=== Material to process ===

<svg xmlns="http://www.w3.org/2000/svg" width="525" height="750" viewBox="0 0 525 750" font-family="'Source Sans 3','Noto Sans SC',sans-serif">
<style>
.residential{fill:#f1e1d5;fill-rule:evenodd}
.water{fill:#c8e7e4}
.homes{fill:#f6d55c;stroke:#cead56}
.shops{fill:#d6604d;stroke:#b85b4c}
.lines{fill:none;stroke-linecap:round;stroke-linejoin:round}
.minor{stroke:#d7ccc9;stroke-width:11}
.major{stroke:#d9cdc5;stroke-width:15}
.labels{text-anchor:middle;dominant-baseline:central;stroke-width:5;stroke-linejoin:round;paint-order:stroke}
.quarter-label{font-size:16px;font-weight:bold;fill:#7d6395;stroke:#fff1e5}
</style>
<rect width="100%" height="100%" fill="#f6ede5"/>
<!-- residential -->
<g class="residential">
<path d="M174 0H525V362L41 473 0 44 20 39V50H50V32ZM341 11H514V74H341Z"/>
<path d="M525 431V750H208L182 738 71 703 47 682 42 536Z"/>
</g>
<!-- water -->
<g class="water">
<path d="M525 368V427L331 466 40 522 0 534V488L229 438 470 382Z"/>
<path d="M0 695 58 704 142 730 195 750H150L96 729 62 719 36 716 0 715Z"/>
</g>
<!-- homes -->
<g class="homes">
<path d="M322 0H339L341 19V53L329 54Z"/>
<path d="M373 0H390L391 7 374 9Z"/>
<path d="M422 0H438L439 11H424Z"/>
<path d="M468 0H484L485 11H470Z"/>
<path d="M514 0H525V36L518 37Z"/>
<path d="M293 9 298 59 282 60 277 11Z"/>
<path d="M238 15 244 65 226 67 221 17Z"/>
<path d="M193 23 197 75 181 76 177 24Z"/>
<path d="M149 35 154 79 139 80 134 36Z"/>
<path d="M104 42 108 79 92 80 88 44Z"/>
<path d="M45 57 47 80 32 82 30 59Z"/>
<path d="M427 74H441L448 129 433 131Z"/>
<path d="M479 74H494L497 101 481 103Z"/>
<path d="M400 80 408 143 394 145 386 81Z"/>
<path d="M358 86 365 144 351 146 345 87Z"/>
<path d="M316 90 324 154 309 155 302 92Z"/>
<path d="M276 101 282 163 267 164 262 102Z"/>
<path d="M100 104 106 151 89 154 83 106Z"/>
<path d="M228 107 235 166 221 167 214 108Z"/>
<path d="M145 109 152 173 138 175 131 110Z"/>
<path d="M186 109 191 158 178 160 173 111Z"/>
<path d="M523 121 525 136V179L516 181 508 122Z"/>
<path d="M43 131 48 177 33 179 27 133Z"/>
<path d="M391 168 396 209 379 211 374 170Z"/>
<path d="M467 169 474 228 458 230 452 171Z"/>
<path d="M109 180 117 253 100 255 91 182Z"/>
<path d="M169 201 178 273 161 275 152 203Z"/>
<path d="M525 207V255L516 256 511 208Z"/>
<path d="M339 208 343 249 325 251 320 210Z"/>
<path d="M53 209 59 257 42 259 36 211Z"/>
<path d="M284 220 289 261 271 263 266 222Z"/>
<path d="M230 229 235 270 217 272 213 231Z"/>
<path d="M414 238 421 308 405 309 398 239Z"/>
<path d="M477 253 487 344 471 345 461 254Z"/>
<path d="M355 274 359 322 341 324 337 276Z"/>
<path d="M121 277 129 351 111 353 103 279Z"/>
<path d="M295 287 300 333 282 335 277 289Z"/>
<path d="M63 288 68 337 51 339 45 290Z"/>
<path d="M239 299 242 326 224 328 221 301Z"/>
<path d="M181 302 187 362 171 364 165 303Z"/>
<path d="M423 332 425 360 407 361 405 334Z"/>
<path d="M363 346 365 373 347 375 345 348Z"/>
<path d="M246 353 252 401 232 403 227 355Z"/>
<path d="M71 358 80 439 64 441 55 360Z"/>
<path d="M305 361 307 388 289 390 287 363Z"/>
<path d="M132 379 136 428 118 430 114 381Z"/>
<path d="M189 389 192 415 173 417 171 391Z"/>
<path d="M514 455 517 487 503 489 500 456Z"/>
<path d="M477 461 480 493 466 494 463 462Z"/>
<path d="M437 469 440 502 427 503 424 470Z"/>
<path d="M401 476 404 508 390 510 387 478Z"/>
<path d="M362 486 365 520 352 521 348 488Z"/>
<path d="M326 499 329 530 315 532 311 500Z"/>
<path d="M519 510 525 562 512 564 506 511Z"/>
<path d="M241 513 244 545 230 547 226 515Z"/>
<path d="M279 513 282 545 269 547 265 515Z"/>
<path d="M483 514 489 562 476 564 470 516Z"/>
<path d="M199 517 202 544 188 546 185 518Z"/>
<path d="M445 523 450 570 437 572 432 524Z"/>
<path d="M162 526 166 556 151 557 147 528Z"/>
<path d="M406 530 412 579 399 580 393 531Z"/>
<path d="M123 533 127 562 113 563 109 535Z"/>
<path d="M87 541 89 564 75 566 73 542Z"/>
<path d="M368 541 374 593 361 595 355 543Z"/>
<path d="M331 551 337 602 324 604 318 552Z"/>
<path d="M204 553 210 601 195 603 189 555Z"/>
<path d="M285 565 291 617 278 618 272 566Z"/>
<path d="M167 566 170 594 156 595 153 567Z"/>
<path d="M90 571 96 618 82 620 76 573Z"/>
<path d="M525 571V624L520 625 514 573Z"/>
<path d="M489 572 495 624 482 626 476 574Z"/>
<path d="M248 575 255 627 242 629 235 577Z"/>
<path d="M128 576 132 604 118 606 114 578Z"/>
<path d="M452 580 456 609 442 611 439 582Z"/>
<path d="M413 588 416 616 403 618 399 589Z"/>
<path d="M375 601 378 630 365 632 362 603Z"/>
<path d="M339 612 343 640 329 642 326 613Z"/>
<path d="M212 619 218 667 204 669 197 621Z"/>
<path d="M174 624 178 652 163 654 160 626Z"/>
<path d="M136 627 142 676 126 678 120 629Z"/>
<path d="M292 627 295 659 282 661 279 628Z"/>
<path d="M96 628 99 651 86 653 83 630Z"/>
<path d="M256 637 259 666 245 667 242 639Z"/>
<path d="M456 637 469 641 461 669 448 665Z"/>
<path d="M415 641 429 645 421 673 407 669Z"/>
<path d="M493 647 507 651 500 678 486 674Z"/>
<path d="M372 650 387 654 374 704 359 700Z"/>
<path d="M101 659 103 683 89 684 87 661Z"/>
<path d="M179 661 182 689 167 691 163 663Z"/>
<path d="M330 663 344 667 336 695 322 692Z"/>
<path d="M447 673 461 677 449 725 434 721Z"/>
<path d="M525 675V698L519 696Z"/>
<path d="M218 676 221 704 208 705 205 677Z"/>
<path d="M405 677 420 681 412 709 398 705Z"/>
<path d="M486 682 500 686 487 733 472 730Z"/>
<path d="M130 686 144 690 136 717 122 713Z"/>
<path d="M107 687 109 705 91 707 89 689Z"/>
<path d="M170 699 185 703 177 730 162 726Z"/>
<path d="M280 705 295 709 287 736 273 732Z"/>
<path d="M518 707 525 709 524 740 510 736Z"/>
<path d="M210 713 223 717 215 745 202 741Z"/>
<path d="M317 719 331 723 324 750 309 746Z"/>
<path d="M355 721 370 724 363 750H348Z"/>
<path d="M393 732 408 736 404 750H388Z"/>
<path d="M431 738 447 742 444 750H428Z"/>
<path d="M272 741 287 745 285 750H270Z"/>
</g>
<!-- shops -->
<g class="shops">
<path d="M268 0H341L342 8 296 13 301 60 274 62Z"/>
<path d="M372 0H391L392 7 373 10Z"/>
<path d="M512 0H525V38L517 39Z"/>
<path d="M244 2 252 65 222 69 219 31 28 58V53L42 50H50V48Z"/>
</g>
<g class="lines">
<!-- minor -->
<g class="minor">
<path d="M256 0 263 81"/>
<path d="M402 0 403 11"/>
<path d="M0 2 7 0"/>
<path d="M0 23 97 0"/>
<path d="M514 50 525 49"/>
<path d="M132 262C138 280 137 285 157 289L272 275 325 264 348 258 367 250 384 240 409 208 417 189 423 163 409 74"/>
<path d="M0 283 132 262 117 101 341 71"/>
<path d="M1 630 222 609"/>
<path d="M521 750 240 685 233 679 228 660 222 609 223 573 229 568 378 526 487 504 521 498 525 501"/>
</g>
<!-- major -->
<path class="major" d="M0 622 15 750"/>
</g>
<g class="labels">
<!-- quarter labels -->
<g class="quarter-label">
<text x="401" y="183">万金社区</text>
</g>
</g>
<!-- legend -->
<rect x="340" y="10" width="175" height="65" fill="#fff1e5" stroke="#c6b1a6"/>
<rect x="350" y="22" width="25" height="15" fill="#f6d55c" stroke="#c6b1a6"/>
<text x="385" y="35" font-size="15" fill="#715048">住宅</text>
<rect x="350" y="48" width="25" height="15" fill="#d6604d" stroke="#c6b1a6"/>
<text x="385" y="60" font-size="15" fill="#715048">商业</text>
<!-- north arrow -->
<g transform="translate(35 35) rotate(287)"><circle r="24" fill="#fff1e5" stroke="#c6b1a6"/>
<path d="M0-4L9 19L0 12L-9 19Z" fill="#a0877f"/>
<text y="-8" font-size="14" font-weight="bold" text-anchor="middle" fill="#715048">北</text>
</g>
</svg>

===

Problem requirements:
Write out every line from the entries where "lines" appears.

Response:
.lines{fill:none;stroke-linecap:round;stroke-linejoin:round}
<g class="lines">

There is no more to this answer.